I have two questions about a prove that I have to do for my mathematic study. I'm now thinking about it the whole day, but can't find the prove.
Let $a,b \in \mathbb Z_{>0}$.
(a) Prove: $\gcd(2^a - 1, 2^b - 1) = 2^{\gcd(a,b)} - 1$
(b) Is this also true when you replace $2$ with a number $c > 2, c \in \mathbb Z$?
For (b), I think it's true, but I can't explain why.
Thanks in advance!
Without loss of generality, let us assume that $a>b$. You can write $2^a-1 = 2^b2^{a-b} - 2^{a-b} + 2^{a-b} - 1 = 2^{a-b}(2^b-1) + 2^{a-b}-1$.
$\therefore gcd(2^a-1,2^b-1) = gcd(2^b-1,2^{a-b}-1).$
You can now continue the proof on the same lines as Euclid's proof for gcd of two integers.
There is no significance of the number '2' here, so this would be correct also for all integers greater than 2 also.

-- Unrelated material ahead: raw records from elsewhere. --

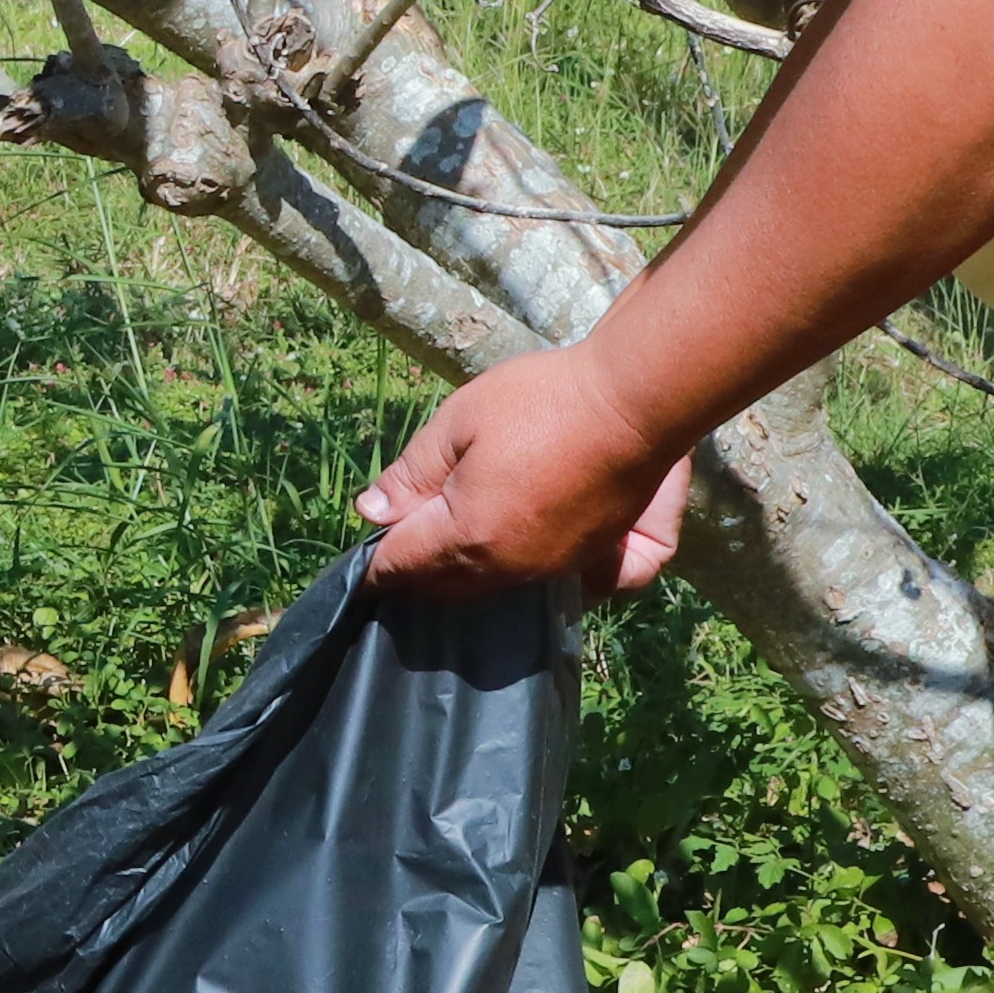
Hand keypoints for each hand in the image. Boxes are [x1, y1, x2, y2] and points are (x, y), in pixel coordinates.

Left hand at [359, 345, 697, 601]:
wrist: (636, 401)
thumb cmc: (542, 402)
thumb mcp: (458, 423)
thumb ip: (412, 473)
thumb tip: (370, 513)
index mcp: (470, 534)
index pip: (404, 564)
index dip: (375, 566)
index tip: (357, 568)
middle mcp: (511, 567)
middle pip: (446, 587)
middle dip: (416, 575)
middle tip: (397, 556)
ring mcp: (557, 568)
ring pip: (492, 590)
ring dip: (462, 578)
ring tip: (443, 556)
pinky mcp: (595, 560)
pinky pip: (548, 589)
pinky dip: (521, 583)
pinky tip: (515, 561)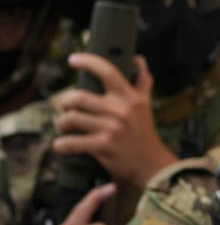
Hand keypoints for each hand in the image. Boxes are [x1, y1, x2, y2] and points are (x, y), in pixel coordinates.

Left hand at [55, 54, 177, 189]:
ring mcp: (112, 129)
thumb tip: (138, 59)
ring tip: (66, 127)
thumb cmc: (144, 134)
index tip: (73, 60)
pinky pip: (69, 142)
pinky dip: (61, 145)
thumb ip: (142, 83)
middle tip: (66, 108)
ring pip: (69, 119)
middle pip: (77, 97)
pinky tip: (63, 145)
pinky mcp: (103, 147)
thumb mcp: (146, 106)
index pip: (107, 71)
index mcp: (131, 98)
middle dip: (65, 103)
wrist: (152, 166)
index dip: (87, 61)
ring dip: (62, 124)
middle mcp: (121, 111)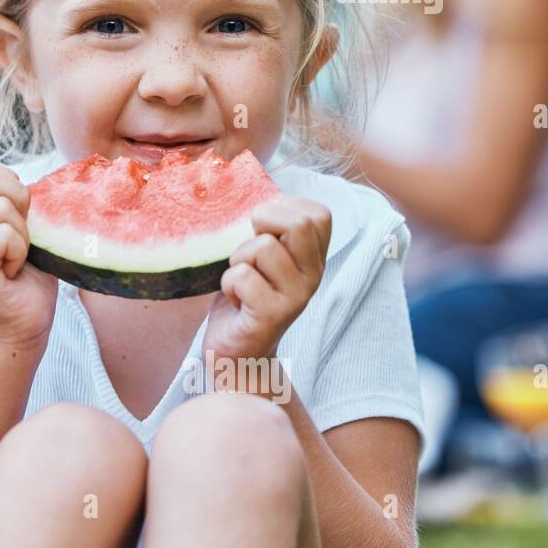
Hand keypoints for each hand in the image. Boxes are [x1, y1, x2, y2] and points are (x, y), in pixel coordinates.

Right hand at [0, 158, 56, 351]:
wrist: (25, 325)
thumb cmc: (29, 276)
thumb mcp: (22, 227)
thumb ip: (12, 200)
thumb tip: (18, 177)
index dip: (10, 184)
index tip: (17, 219)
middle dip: (17, 200)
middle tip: (18, 237)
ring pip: (2, 208)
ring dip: (23, 235)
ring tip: (15, 260)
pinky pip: (5, 235)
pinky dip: (20, 252)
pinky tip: (12, 272)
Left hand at [205, 196, 330, 366]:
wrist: (238, 353)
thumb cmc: (244, 298)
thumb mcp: (261, 259)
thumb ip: (269, 231)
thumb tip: (254, 193)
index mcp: (313, 258)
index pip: (318, 213)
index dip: (284, 207)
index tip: (262, 226)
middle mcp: (313, 276)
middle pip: (298, 223)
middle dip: (261, 223)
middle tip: (248, 248)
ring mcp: (296, 297)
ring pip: (262, 247)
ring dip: (237, 259)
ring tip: (239, 280)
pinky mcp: (272, 315)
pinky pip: (242, 276)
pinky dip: (228, 283)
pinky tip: (235, 300)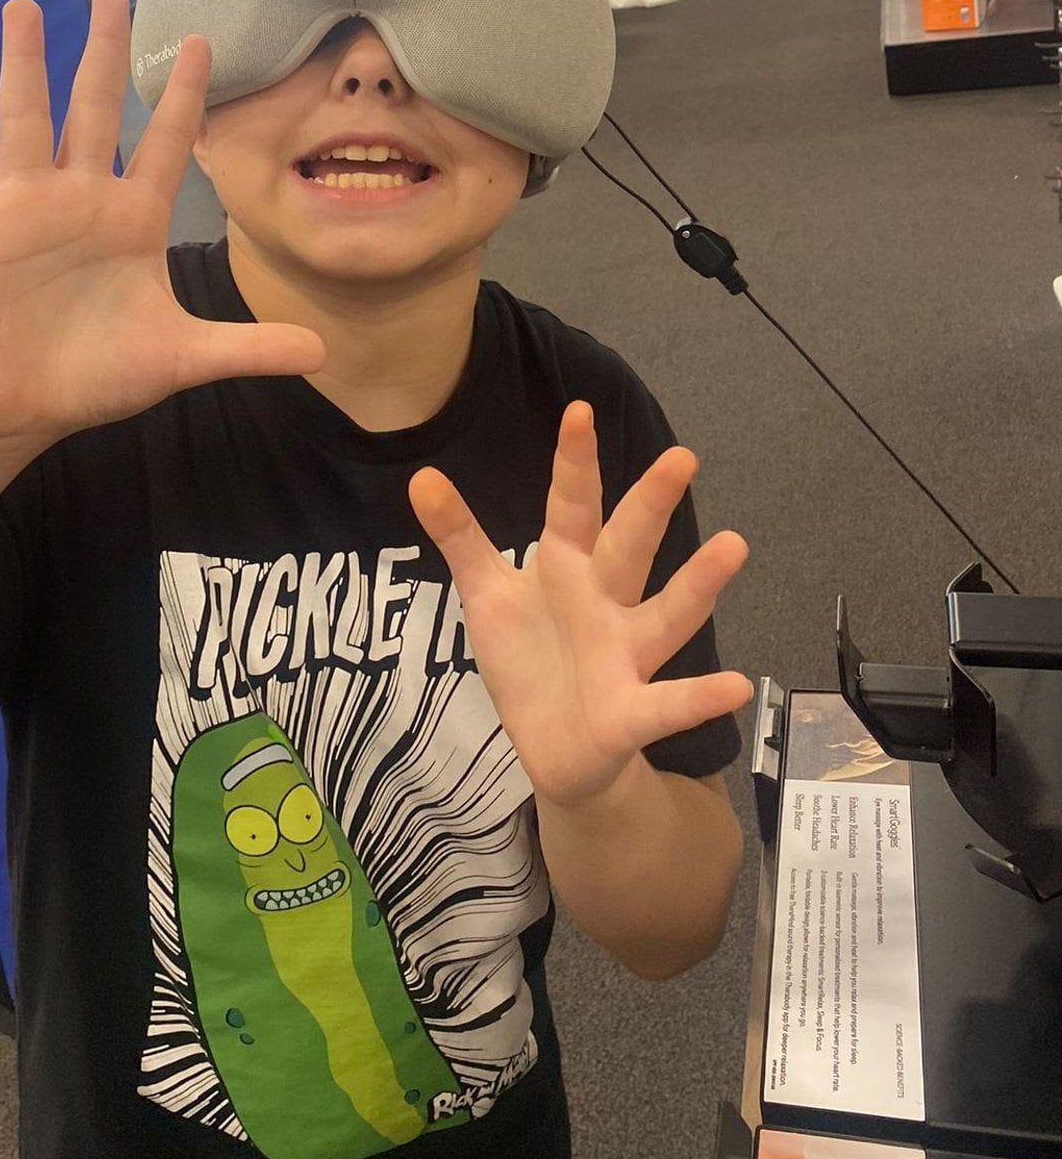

EDIT : We can continue reducing the larger number, till we get to a point such that $gcd(2^a-1,2^b-1) = gcd(2^k-1,2^k-1)$ for some $k$ after which point we can't further reduce and we get $gcd(2^a-1,2^b-1) = 2^k-1$ . From the equation, it is clear that $k$ will always be a linear combination of $a$ and $b$. The smallest positive number which is a linear combination of $a$ and $b$ is the gcd of $a$ and $b$. Hence, $k=gcd(a,b)$. Hence, $gcd(2^a-1,2^b-1)=2^{gcd(a,b)}-1$.